I actually realised I made a couple of mistakes above; the lower limit for theta is 2pi/3, since pi/3 is the angle made with the positive y-axis, if you look at the trigonometry involved. And also, the integral in r should be r^3, not r^2 - sorry, I was doing things off the top of my head with the above; you should always use a sheet of paper for these things!!


i only copied the limit from you, you sure about that? grad will be y/x, which will be the same as tan = o/a for the angle between the line and the x axis. Surely even if the angle with the +ve y axis was pi/3 then angle with the positive x axis would pi/2 - pi/3 anyway?

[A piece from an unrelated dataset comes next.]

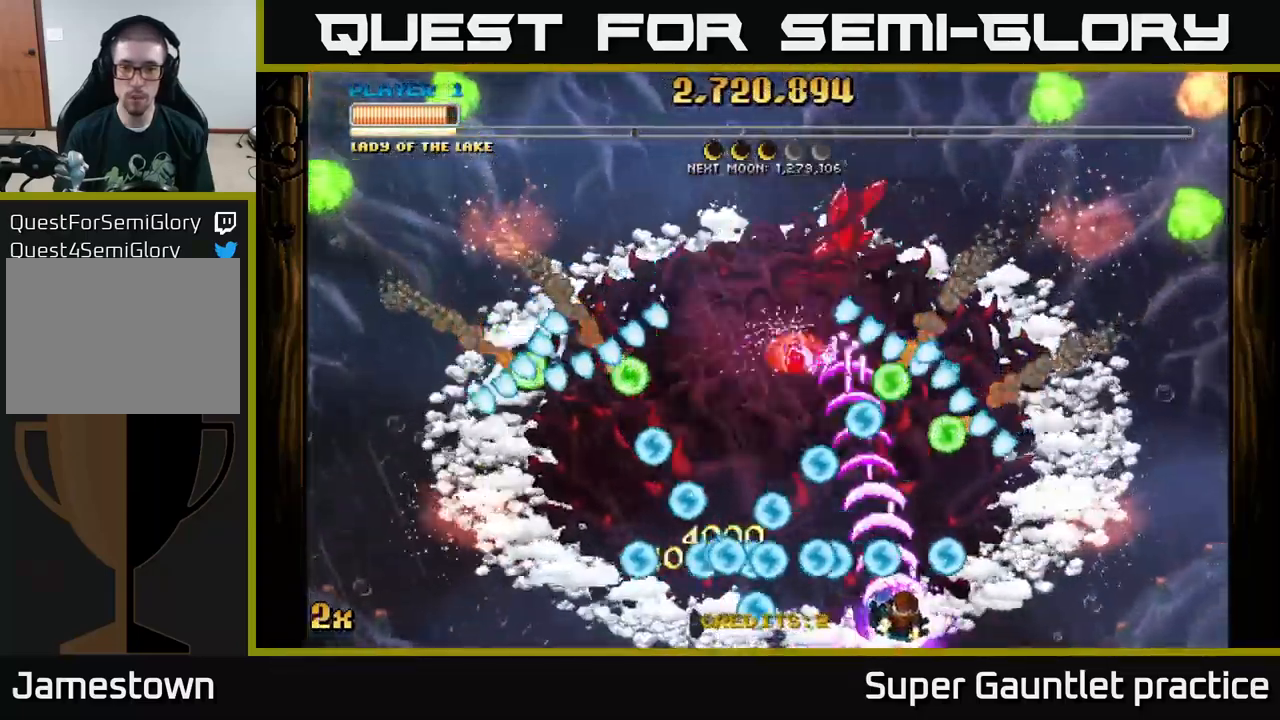
{"buttons": ["A"], "left_stick": "right", "events": []}
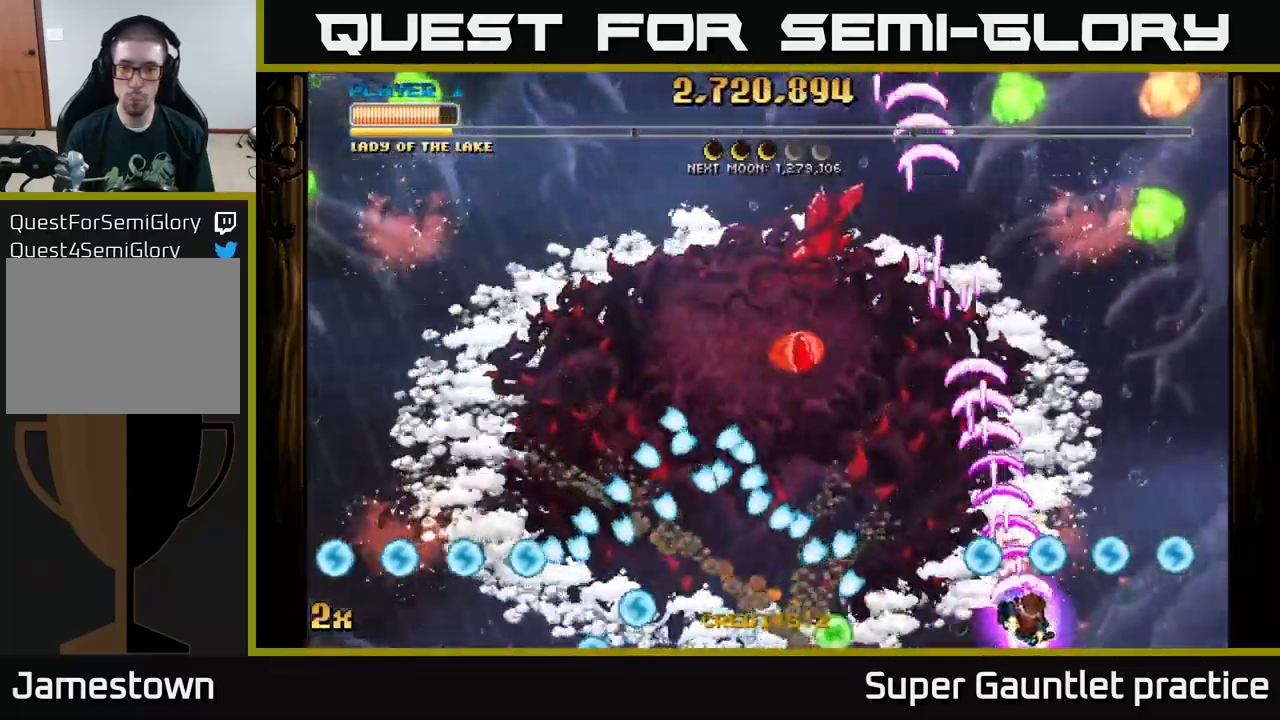
{"buttons": ["A"], "left_stick": "up", "events": [[433, "left_stick", "up"]]}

I'm pretty tired as I'm writing this so I may be completely messing things up....
Original post by danhirons
i only copied the limit from you, you sure about that? grad will be y/x, which will be the same as tan = o/a for the angle between the line and the x axis. Surely even if the angle with the +ve y axis was pi/3 then angle with the positive x axis would pi/2 - pi/3 anyway?

I'm pretty tired as I'm writing this so I may be completely messing things up....


Well think about it this way: sqrt(3) is greater than one, so the line segment will be steeper than a line of y=x. We agree on at least one of the angles - either the one between the line and the positive y-axis, or the one between the line and the positive x-axis, which is the one we want - being arctan(sqrt(3)) = pi/3. Therefore the other angle must be 2pi/3.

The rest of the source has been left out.